About 70 women showed up to connect with new and familiar faces and to reminisce about their working days.

The attendees represented seven decades of work in the Betty Crocker Kitchens, from developing and testing recipes to guiding kitchen tours. And each of them brought a favorite recipe to share. The spread included appetizers and sides, salads and mains, and desserts and breads.

“We all have a little piece of Betty in our hearts, and we are forever bound by it. That sets us apart from the typical office team. Our common mission of representing Betty Crocker was set before us and we continue to carry it forward today and into the future,” adds Swanson Wheaton.

Meet the Bettys

Jackie Sheehan

Jackie Sheehan started as an editor for Betty Crocker in November 2001. Before that, she was a senior editor with the Pillsbury Company for 13 years and made the transition to General Mills when Pillsbury was acquired.

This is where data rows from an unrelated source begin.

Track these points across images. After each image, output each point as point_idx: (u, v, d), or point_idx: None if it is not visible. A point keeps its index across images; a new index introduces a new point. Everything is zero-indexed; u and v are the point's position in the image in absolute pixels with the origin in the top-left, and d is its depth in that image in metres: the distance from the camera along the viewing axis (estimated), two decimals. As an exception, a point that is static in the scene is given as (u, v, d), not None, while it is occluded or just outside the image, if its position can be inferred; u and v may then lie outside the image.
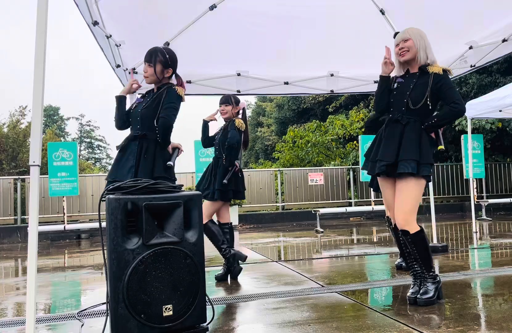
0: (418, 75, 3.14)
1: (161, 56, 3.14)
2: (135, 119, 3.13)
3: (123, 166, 3.01)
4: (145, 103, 3.14)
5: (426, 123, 3.05)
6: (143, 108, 3.11)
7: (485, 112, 7.52)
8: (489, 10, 4.24)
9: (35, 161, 2.14)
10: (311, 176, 11.03)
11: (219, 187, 4.04)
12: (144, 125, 3.07)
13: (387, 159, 3.01)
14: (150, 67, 3.13)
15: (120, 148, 3.09)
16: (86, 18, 3.57)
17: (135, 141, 3.07)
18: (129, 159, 3.02)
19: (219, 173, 4.09)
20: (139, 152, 3.03)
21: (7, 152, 15.66)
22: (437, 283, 3.08)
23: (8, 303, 3.66)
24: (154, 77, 3.15)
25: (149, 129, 3.07)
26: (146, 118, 3.07)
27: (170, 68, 3.19)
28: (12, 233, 8.96)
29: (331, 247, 6.21)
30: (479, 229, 7.69)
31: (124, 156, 3.05)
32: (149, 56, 3.15)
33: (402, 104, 3.11)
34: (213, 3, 4.28)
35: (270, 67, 5.41)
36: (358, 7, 4.45)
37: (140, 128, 3.08)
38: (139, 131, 3.07)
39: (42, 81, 2.18)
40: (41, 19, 2.20)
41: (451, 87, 3.07)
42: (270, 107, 24.83)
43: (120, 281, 2.28)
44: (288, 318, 2.86)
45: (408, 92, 3.10)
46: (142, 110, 3.10)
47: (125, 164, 3.01)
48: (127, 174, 2.97)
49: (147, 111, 3.08)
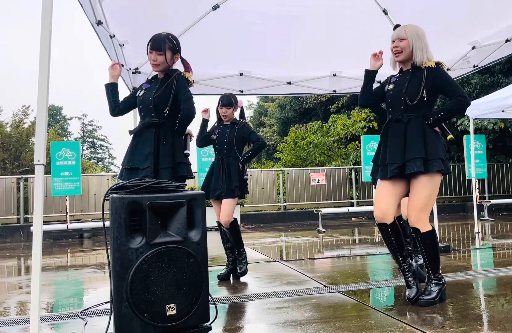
0: (411, 72, 3.12)
1: (169, 43, 3.10)
2: (146, 106, 3.09)
3: (140, 152, 3.00)
4: (155, 90, 3.10)
5: (432, 118, 3.02)
6: (155, 95, 3.07)
7: (488, 112, 7.51)
8: (492, 10, 4.24)
9: (39, 160, 2.15)
10: (313, 176, 11.03)
11: (238, 184, 4.12)
12: (159, 113, 3.06)
13: (397, 161, 3.01)
14: (160, 55, 3.07)
15: (134, 134, 3.08)
16: (90, 18, 3.59)
17: (151, 128, 3.05)
18: (145, 146, 3.00)
19: (234, 170, 4.11)
20: (157, 139, 3.02)
21: (10, 151, 15.69)
22: (441, 285, 3.08)
23: (11, 302, 3.68)
24: (165, 64, 3.11)
25: (164, 116, 3.06)
26: (159, 105, 3.06)
27: (178, 53, 3.17)
28: (15, 232, 8.99)
29: (333, 247, 6.21)
30: (481, 229, 7.69)
31: (139, 143, 3.04)
32: (156, 43, 3.07)
33: (400, 103, 3.09)
34: (216, 3, 4.29)
35: (273, 67, 5.42)
36: (361, 7, 4.46)
37: (155, 115, 3.06)
38: (156, 118, 3.05)
39: (47, 82, 2.19)
40: (46, 19, 2.21)
41: (450, 80, 3.07)
42: (272, 107, 24.82)
43: (124, 280, 2.28)
44: (290, 317, 2.87)
45: (404, 90, 3.07)
46: (155, 98, 3.07)
47: (142, 150, 3.00)
48: (145, 161, 2.97)
49: (159, 98, 3.06)
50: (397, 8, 4.53)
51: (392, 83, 3.17)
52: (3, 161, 15.49)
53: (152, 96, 3.08)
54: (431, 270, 3.07)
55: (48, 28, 2.22)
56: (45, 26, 2.22)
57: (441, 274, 3.10)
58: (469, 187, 11.81)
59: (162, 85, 3.11)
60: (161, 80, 3.15)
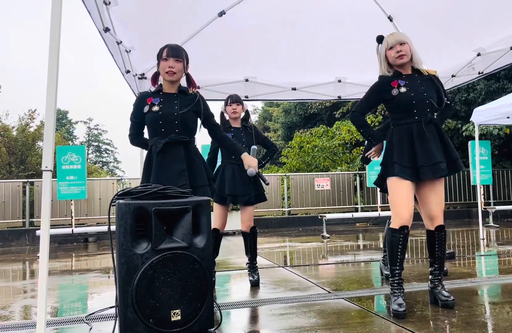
0: (417, 76, 3.22)
1: (185, 52, 3.05)
2: (171, 122, 2.96)
3: (170, 170, 2.90)
4: (177, 106, 2.99)
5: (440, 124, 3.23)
6: (181, 112, 2.97)
7: (493, 118, 7.50)
8: (497, 17, 4.26)
9: (47, 166, 2.17)
10: (318, 181, 11.03)
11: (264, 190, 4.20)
12: (185, 129, 2.99)
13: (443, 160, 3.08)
14: (179, 62, 2.97)
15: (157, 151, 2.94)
16: (97, 24, 3.62)
17: (178, 145, 2.96)
18: (175, 163, 2.92)
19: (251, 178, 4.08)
20: (187, 156, 2.97)
21: (16, 155, 15.78)
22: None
23: (16, 306, 3.70)
24: (181, 73, 3.02)
25: (188, 133, 3.02)
26: (185, 122, 2.99)
27: (188, 65, 3.11)
28: (20, 236, 9.02)
29: (337, 252, 6.20)
30: (486, 236, 7.66)
31: (165, 159, 2.93)
32: (175, 51, 2.97)
33: (425, 106, 3.13)
34: (222, 9, 4.33)
35: (278, 73, 5.45)
36: (365, 14, 4.48)
37: (181, 132, 2.97)
38: (182, 135, 2.97)
39: (55, 88, 2.22)
40: (55, 24, 2.24)
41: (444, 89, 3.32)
42: (277, 112, 24.87)
43: (129, 286, 2.30)
44: (295, 324, 2.87)
45: (425, 93, 3.13)
46: (181, 115, 2.97)
47: (173, 167, 2.91)
48: (178, 178, 2.89)
49: (185, 116, 2.98)
50: (402, 15, 4.56)
51: (404, 87, 3.16)
52: (9, 165, 15.58)
53: (177, 112, 2.97)
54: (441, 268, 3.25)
55: (57, 33, 2.24)
56: (54, 31, 2.25)
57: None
58: (474, 193, 11.77)
59: (183, 101, 3.03)
60: (180, 97, 3.04)
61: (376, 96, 3.25)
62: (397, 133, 3.18)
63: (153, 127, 2.99)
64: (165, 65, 2.96)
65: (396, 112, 3.21)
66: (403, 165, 3.08)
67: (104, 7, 3.56)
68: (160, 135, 2.96)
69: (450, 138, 12.76)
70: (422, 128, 3.10)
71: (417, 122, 3.12)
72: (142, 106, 3.01)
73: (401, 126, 3.17)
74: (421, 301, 3.32)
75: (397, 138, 3.16)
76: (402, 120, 3.17)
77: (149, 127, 3.03)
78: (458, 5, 4.23)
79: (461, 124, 12.10)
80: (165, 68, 2.96)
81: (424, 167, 3.05)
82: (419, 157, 3.06)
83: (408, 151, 3.10)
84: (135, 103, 3.06)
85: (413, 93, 3.13)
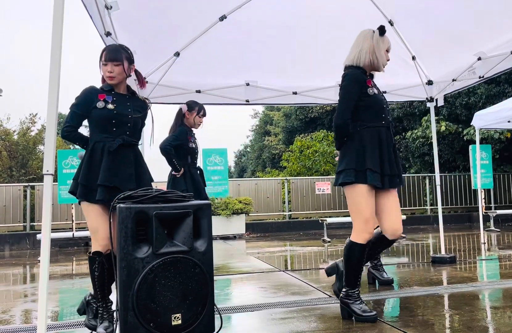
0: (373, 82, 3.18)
1: (125, 52, 2.94)
2: (124, 123, 2.93)
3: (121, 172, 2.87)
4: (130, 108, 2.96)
5: None
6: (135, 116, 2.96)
7: (494, 122, 7.51)
8: (498, 21, 4.27)
9: (48, 170, 2.18)
10: (318, 185, 11.02)
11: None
12: (134, 133, 2.99)
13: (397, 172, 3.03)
14: (117, 66, 2.87)
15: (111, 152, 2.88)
16: (99, 28, 3.64)
17: (128, 147, 2.94)
18: (126, 166, 2.90)
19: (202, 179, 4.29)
20: (135, 159, 2.96)
21: (17, 159, 15.80)
22: None
23: (16, 310, 3.69)
24: (122, 75, 2.93)
25: (136, 137, 3.02)
26: (136, 126, 2.99)
27: (133, 64, 3.02)
28: (21, 240, 9.01)
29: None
30: (487, 240, 7.64)
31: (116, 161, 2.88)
32: (112, 54, 2.86)
33: (388, 111, 3.13)
34: (223, 14, 4.35)
35: (279, 77, 5.46)
36: (366, 18, 4.49)
37: (131, 135, 2.96)
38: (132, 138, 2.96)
39: (57, 92, 2.22)
40: (56, 29, 2.25)
41: None
42: (277, 116, 24.91)
43: (130, 290, 2.30)
44: (295, 328, 2.86)
45: (385, 99, 3.14)
46: (135, 118, 2.96)
47: (122, 170, 2.88)
48: (128, 181, 2.87)
49: (137, 119, 2.98)
50: (403, 20, 4.58)
51: (373, 87, 3.06)
52: (10, 169, 15.60)
53: (131, 115, 2.95)
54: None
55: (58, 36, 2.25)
56: (56, 34, 2.26)
57: None
58: (475, 197, 11.76)
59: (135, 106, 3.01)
60: (132, 100, 3.02)
61: (356, 94, 2.99)
62: (366, 137, 3.00)
63: (103, 125, 2.91)
64: (104, 69, 2.90)
65: (365, 113, 3.02)
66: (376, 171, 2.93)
67: (106, 11, 3.58)
68: (109, 134, 2.90)
69: (451, 142, 12.84)
70: (390, 134, 3.06)
71: (385, 127, 3.05)
72: (92, 101, 2.91)
73: (369, 129, 3.00)
74: (422, 306, 3.32)
75: (367, 142, 2.98)
76: (370, 123, 3.01)
77: (97, 124, 2.93)
78: (458, 10, 4.25)
79: (461, 128, 12.11)
80: (105, 73, 2.90)
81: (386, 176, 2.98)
82: (385, 165, 2.97)
83: (377, 156, 2.97)
84: (83, 95, 2.92)
85: (382, 97, 3.11)
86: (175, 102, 5.38)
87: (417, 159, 13.54)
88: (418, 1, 4.29)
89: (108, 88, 2.97)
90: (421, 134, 12.46)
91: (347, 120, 2.98)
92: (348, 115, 2.98)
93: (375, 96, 3.03)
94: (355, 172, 2.94)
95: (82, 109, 2.91)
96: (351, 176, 2.94)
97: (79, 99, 2.92)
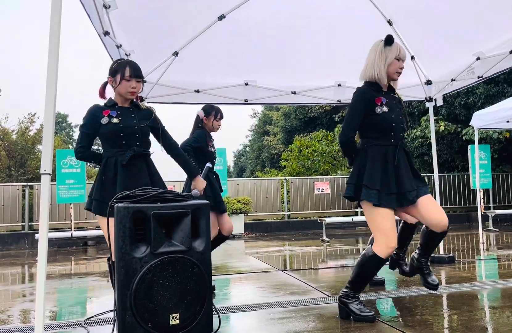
0: (393, 96, 3.10)
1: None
2: (132, 135, 3.00)
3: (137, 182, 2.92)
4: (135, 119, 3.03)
5: None
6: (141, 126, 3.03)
7: (492, 122, 7.51)
8: (496, 21, 4.27)
9: (46, 169, 2.17)
10: (317, 185, 11.02)
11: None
12: (145, 143, 3.06)
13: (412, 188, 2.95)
14: (139, 83, 3.03)
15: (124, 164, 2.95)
16: (97, 28, 3.63)
17: (140, 157, 3.01)
18: (140, 176, 2.97)
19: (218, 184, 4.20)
20: (148, 169, 3.02)
21: (16, 158, 15.79)
22: None
23: (14, 310, 3.68)
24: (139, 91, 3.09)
25: (147, 146, 3.08)
26: (144, 135, 3.05)
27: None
28: (19, 239, 9.01)
29: (337, 256, 6.19)
30: (486, 240, 7.65)
31: (131, 172, 2.96)
32: (137, 70, 3.00)
33: (401, 128, 3.03)
34: (222, 13, 4.34)
35: (278, 77, 5.45)
36: (366, 18, 4.49)
37: (140, 145, 3.02)
38: (143, 148, 3.03)
39: (54, 91, 2.22)
40: (54, 27, 2.24)
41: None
42: (277, 116, 24.91)
43: (128, 289, 2.29)
44: (294, 328, 2.86)
45: (400, 116, 3.03)
46: (142, 128, 3.03)
47: (139, 180, 2.94)
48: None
49: (145, 128, 3.05)
50: (402, 19, 4.57)
51: (386, 105, 3.00)
52: (9, 168, 15.58)
53: (138, 126, 3.02)
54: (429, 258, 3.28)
55: (56, 37, 2.25)
56: (53, 33, 2.25)
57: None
58: (473, 197, 11.77)
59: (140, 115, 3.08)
60: (136, 111, 3.09)
61: (362, 112, 3.00)
62: (370, 154, 2.99)
63: (112, 139, 2.98)
64: (128, 85, 2.98)
65: (372, 130, 3.03)
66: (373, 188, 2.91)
67: (104, 10, 3.57)
68: (120, 147, 2.98)
69: (450, 142, 12.84)
70: (402, 152, 3.01)
71: (393, 145, 3.00)
72: (98, 118, 3.00)
73: (376, 146, 3.00)
74: (421, 306, 3.31)
75: (370, 159, 2.98)
76: (376, 140, 3.01)
77: (106, 139, 3.01)
78: (457, 9, 4.24)
79: (460, 128, 12.11)
80: (128, 88, 2.98)
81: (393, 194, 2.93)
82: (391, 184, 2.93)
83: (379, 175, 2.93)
84: (88, 115, 3.02)
85: (393, 115, 2.99)
86: (174, 102, 5.38)
87: (416, 159, 13.55)
88: (417, 1, 4.28)
89: (111, 103, 3.06)
90: (420, 134, 12.46)
91: (350, 137, 3.01)
92: (351, 133, 3.01)
93: (384, 114, 2.97)
94: (355, 187, 2.99)
95: (89, 128, 3.02)
96: (350, 191, 3.01)
97: (85, 119, 3.03)
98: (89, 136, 3.05)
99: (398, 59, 3.01)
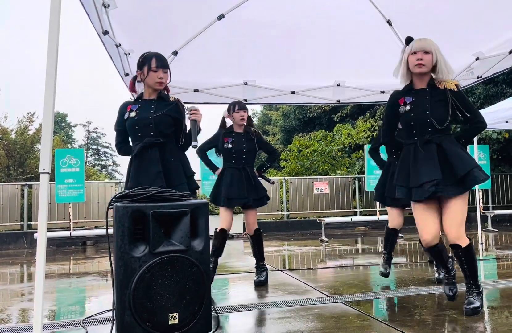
0: (429, 91, 3.00)
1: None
2: (146, 126, 2.99)
3: (147, 172, 2.94)
4: (152, 110, 3.01)
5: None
6: (155, 115, 2.99)
7: (492, 123, 7.49)
8: (496, 21, 4.27)
9: (45, 168, 2.16)
10: (317, 185, 11.02)
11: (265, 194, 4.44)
12: (160, 132, 3.00)
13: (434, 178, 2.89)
14: (166, 74, 3.04)
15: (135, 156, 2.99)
16: (96, 27, 3.62)
17: (154, 147, 2.98)
18: (151, 165, 2.95)
19: (258, 180, 4.30)
20: (162, 157, 2.99)
21: (15, 158, 15.78)
22: (481, 293, 3.09)
23: (13, 309, 3.68)
24: (167, 82, 3.09)
25: (165, 135, 3.02)
26: (161, 125, 3.00)
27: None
28: (18, 239, 8.99)
29: (336, 256, 6.19)
30: (485, 240, 7.65)
31: (143, 163, 2.97)
32: (163, 61, 3.04)
33: (426, 125, 2.96)
34: (221, 13, 4.33)
35: (277, 76, 5.44)
36: (365, 18, 4.48)
37: (155, 134, 2.99)
38: (157, 138, 2.99)
39: (53, 91, 2.21)
40: (53, 27, 2.24)
41: (470, 105, 3.04)
42: (276, 116, 24.90)
43: (127, 289, 2.29)
44: (293, 328, 2.86)
45: (428, 111, 2.94)
46: (155, 118, 2.99)
47: (149, 169, 2.94)
48: (155, 180, 2.90)
49: (161, 117, 3.00)
50: (402, 19, 4.56)
51: (409, 104, 3.01)
52: (8, 168, 15.57)
53: (152, 116, 3.00)
54: (472, 281, 3.05)
55: (55, 37, 2.24)
56: (53, 33, 2.25)
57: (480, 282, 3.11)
58: (472, 198, 11.74)
59: (160, 106, 3.05)
60: (157, 102, 3.08)
61: (391, 114, 3.15)
62: (402, 155, 3.12)
63: (132, 132, 3.07)
64: (155, 76, 3.02)
65: (403, 131, 3.17)
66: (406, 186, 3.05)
67: (103, 9, 3.56)
68: (139, 140, 3.03)
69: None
70: (424, 148, 2.96)
71: (417, 142, 2.99)
72: (123, 114, 3.09)
73: (406, 146, 3.09)
74: (419, 305, 3.32)
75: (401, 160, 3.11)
76: (407, 140, 3.08)
77: (130, 133, 3.10)
78: (457, 10, 4.24)
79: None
80: (155, 79, 3.03)
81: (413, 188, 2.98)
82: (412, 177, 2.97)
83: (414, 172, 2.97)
84: (118, 113, 3.14)
85: (413, 113, 2.98)
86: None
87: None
88: (417, 1, 4.28)
89: (138, 97, 3.15)
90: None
91: (387, 141, 3.43)
92: (386, 138, 3.34)
93: (405, 114, 3.02)
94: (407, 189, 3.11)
95: (120, 125, 3.13)
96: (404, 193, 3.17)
97: (117, 117, 3.15)
98: (120, 132, 3.16)
99: (414, 53, 3.00)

“Throughout my 21-year career, I worked on thousands of recipes and several hundred supermarket magazines, as well as a few hardcover cookbooks,” says Sheehan. 
Her favorite memories from working on Betty Crocker are the friendships she made with her fellow home economists.

“We were all passionate about cooking and baking and thoroughly enjoyed creating delicious, contemporary recipes,” says Sheehan. “Betty Crocker is a beloved icon, and my colleagues and I all felt a big thrill and responsibility to represent this treasured brand. While I’ve kept in contact with close friends, this reunion afforded the opportunity to reunite with people I haven’t seen in many years. It was an unforgettable evening.”

Alice Hawks

Alice Hawks, who is approaching her 95th birthday, was the oldest in attendance.

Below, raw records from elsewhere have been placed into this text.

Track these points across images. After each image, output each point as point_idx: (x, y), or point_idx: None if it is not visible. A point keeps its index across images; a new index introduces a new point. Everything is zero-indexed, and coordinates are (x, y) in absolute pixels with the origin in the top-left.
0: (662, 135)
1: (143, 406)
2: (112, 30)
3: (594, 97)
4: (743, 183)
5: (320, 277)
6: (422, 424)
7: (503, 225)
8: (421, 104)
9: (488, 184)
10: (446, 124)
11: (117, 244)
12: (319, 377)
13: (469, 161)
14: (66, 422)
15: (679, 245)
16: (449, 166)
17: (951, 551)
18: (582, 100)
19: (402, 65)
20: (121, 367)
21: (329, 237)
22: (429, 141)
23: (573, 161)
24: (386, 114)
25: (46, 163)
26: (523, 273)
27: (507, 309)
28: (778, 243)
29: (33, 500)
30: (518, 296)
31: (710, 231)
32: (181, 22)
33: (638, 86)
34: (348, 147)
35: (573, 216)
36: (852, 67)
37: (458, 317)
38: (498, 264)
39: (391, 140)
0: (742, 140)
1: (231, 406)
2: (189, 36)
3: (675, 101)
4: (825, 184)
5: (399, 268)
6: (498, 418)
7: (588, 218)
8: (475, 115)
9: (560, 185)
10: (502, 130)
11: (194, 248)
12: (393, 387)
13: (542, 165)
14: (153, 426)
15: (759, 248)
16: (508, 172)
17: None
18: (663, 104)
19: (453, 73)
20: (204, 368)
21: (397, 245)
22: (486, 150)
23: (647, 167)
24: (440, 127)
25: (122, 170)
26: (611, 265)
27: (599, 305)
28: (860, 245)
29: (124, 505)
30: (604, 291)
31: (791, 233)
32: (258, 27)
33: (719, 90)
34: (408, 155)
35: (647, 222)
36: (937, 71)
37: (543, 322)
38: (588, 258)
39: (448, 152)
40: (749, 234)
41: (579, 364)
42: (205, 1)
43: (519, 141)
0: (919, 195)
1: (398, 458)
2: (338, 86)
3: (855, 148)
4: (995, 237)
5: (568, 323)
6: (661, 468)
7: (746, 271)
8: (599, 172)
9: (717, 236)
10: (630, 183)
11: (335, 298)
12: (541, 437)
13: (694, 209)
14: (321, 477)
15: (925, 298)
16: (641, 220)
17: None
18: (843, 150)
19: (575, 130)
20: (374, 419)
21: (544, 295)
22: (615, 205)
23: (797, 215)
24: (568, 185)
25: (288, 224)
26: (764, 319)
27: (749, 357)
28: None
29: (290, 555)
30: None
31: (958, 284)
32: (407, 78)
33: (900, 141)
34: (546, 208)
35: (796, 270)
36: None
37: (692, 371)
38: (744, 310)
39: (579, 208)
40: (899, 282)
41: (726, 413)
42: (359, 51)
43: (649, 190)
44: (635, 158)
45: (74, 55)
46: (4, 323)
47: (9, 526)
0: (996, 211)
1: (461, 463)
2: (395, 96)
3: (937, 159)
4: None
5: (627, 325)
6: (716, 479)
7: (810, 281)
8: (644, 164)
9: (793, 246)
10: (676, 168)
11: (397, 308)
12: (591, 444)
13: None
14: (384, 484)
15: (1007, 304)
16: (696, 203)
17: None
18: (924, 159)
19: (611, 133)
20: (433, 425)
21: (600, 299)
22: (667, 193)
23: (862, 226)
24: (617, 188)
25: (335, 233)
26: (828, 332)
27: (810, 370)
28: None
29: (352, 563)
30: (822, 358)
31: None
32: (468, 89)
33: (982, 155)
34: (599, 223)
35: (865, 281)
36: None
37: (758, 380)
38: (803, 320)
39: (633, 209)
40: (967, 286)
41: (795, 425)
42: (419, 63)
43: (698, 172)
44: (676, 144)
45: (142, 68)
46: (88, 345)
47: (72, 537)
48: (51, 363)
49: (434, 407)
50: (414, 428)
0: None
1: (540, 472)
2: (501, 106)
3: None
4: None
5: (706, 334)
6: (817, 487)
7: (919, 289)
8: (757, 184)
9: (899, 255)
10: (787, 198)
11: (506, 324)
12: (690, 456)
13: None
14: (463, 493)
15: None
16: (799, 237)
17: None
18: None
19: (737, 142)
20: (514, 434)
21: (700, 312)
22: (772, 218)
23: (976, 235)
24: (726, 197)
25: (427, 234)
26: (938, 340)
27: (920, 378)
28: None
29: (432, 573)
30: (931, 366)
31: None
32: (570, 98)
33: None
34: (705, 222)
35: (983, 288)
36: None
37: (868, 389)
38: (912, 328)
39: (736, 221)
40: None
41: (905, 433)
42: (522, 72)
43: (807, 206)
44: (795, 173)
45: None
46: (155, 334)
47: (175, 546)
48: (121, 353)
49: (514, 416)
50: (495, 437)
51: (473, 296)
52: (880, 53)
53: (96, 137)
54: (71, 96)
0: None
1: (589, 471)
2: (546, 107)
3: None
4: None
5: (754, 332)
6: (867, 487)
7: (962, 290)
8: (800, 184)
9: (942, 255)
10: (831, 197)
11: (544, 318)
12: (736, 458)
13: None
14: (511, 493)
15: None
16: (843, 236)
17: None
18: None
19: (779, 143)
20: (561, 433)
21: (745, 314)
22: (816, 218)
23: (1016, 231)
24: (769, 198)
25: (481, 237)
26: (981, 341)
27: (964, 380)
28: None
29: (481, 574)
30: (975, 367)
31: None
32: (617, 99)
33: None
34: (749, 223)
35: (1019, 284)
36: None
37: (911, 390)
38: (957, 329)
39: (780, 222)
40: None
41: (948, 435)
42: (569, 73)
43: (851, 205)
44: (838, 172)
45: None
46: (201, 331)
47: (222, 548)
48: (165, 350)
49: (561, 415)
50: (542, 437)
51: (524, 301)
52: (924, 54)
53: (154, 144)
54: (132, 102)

Hawks started in the Betty Crocker Kitchens in 1961 as a recipe tester. She went on to be a flour representative and Betty Crocker cookbook editor. Hawks retired in 1987. 
When asked what her favorite dish is to make, she said, “I love pies,” though her son, who accompanied her to the reunion, shared that the Betty Crocker Curry Chicken and Fruit Salad recipe was a staple in their house while growing up.

Karen Blanchard

Karen Blanchard worked in the Betty Crocker Kitchens from 1990 to 2002 as a home economist conducting research for new products, creating recipes and testing them.

She says her favorite memories were working with consumers on special projects like recipe contests.

“It was nice to hear their stories about their favorite products and/or recipes.  They expressed their trust in Betty Crocker recipes because the recipes are tested, and if they had a question, they could call to get their answers. We brought the best of what we do for the consumer to enjoy.”

Blanchard brought the Caramelized Onion Focaccia recipe to the reunion because she loves baking bread but says her favorite Betty Crocker recipe is the Classic Sugar Cookies recipe.

“It's quick, tasty and my go-to recipe for everyday and special events. I can personalize it to meet any occasion. My grandchildren like making this recipe. It has become a tradition.”

Mary Bartz

Mary Bartz worked for Betty Crocker from 1976 to 2004, starting as a product representative and working her way up to director of the Betty Crocker Kitchens.

“As I moved into the ranks of management and eventually promoted to director, I was honored to work with professionals across all functions. There was great camaraderie, commitment and pride in working for a major consumer food products company,” says Bartz.

She brought Honey-Cardamom Crunch (now known as Honey-Ginger Crunch) to the reunion, a winning recipe from a Chex recipe contest.

“I made it to honor Kay Emel-Powell, a former Betty Crocker Kitchens home economist who passed away in August. She was one of the judges for the contest and this became one of her go-to recipes.”

Bartz says the turnout at the reunion was a testament to the bond of Betty Crocker.

“She was a creative concoction, yet we all felt it was our obligation to keep her alive and relevant.”